EXERCISE DESCRIPTION:
Transcribe every entry that follows exactly, omitting all pictures.

Dataset entries:
****************************************
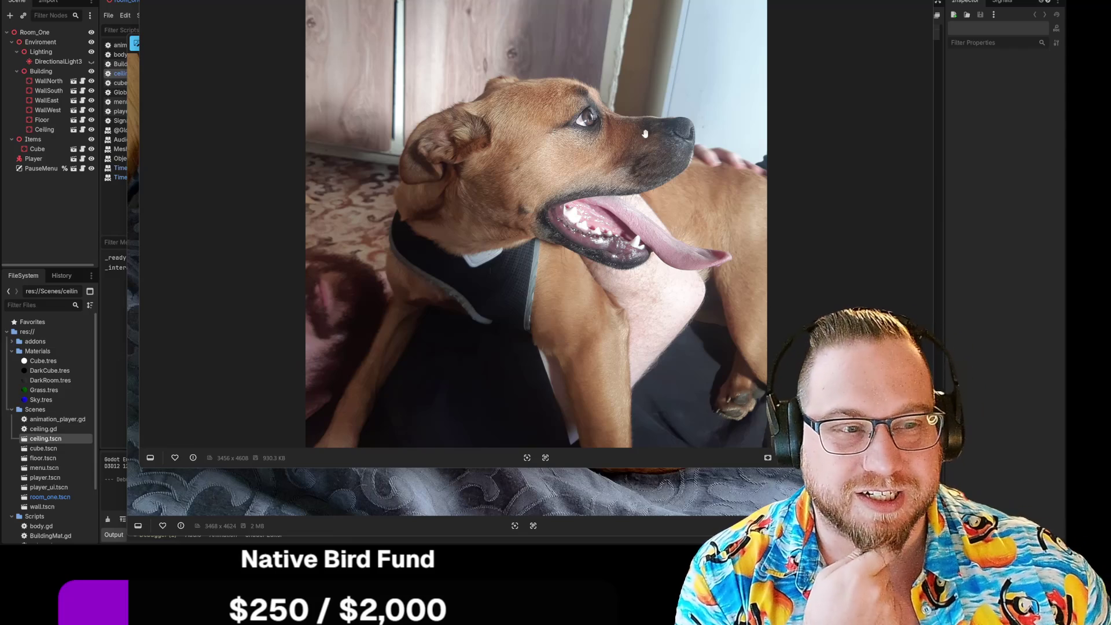
scroll(670, 141, up, 2)
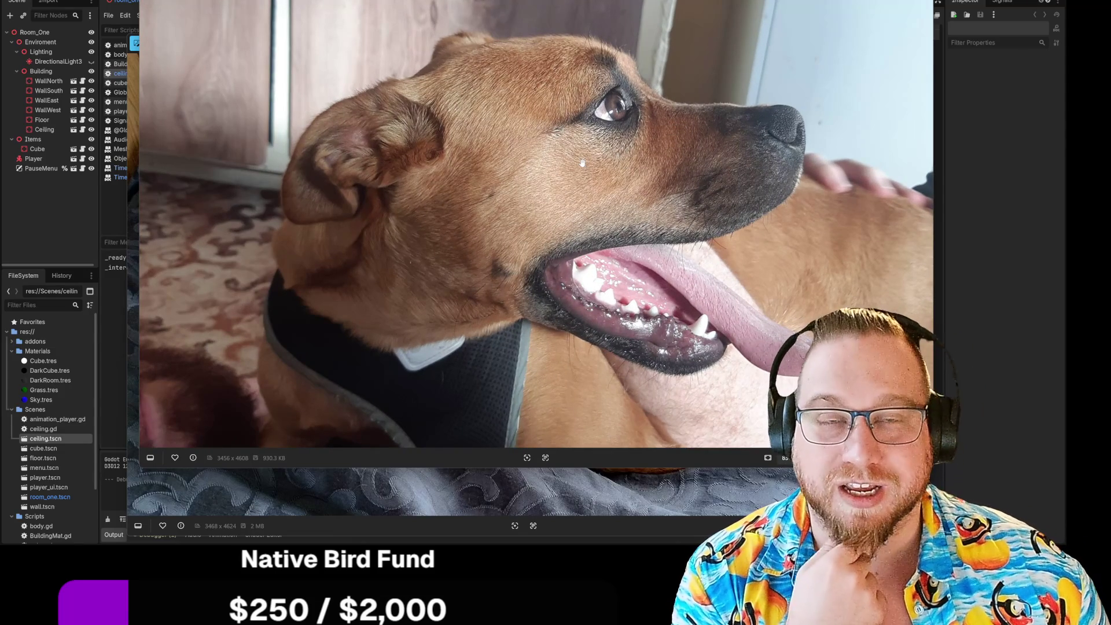
scroll(582, 162, down, 3)
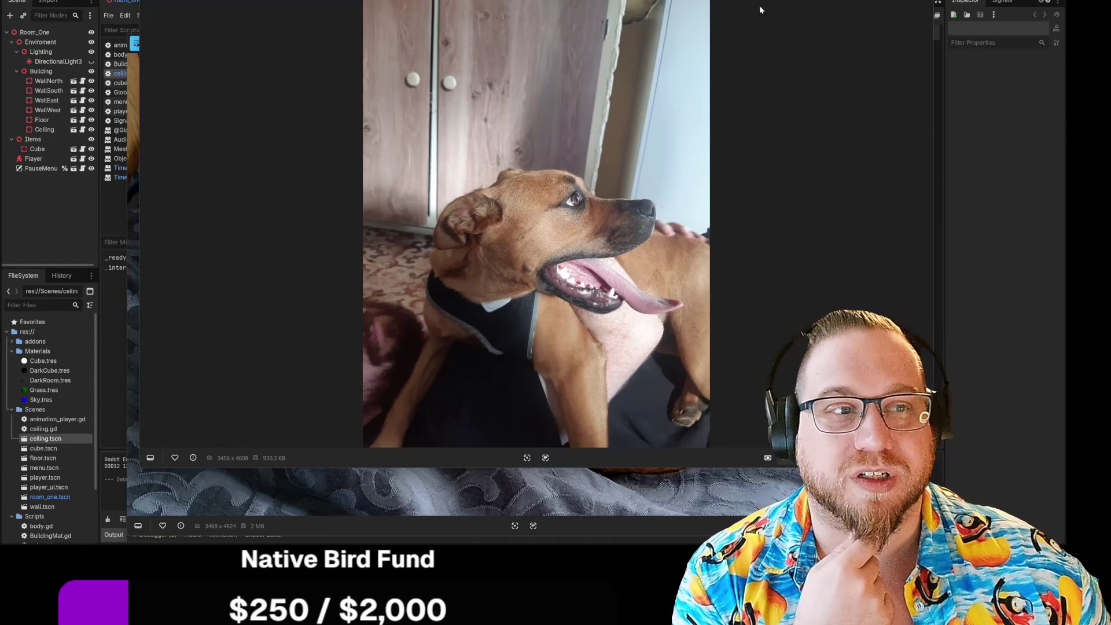
click(135, 431)
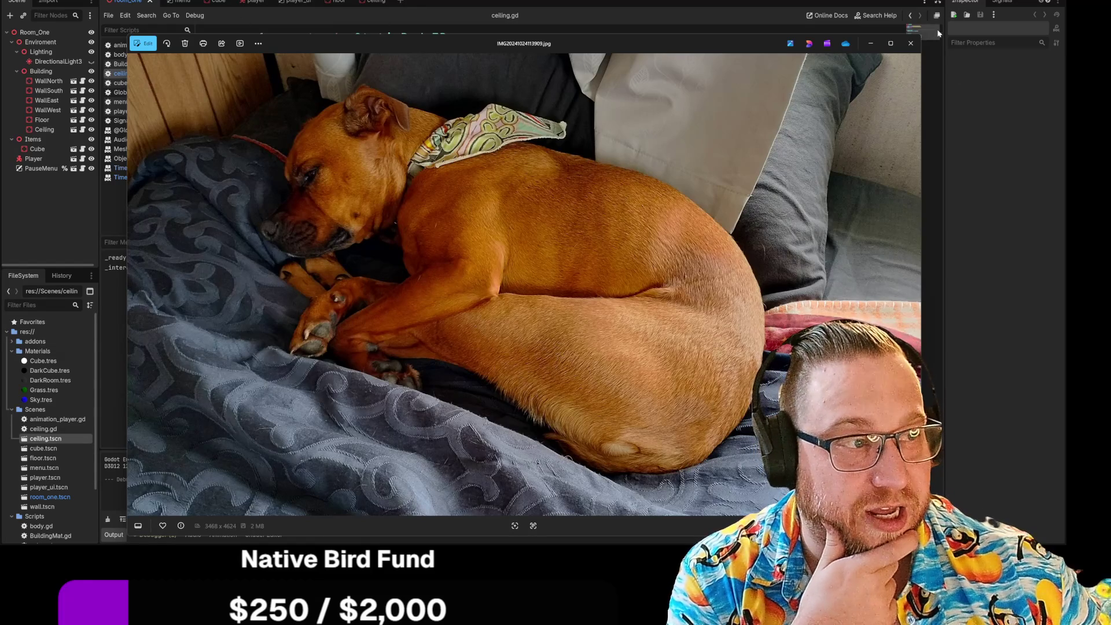
click(911, 46)
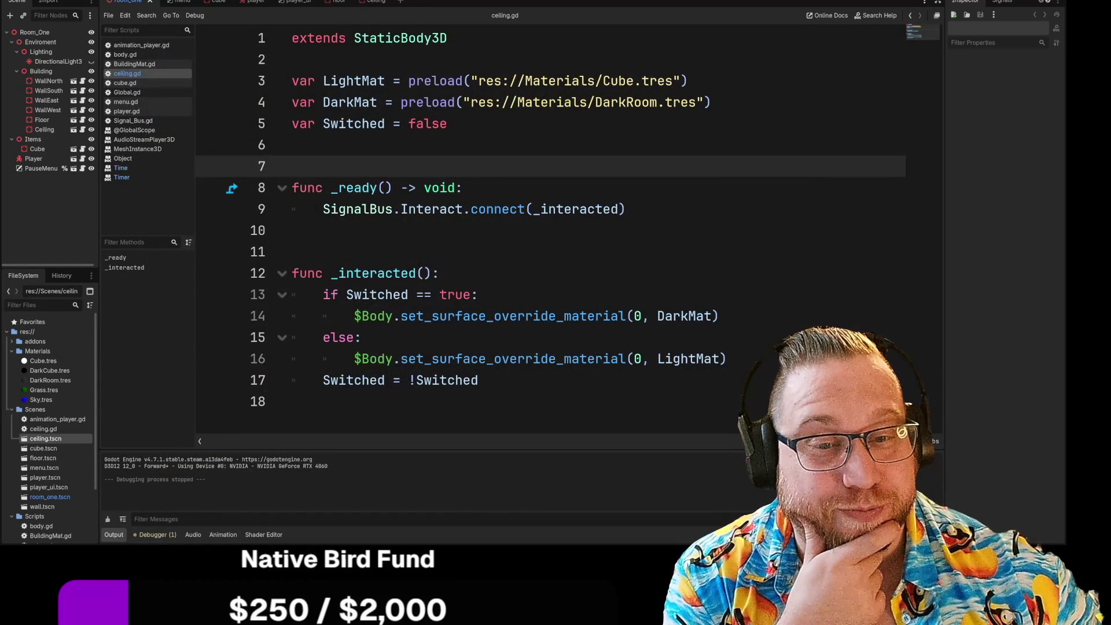
Place the cursor above _interacted in ceiling.gd and highlight the line 3 light material path
click(439, 274)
****************************************
ANSWER TO THE EXERCISE:
scroll(670, 141, up, 2)
scroll(582, 162, down, 3)
click(135, 431)
click(911, 46)
Place the cursor above _interacted in ceiling.gd and highlight the line 3 light material path
click(439, 274)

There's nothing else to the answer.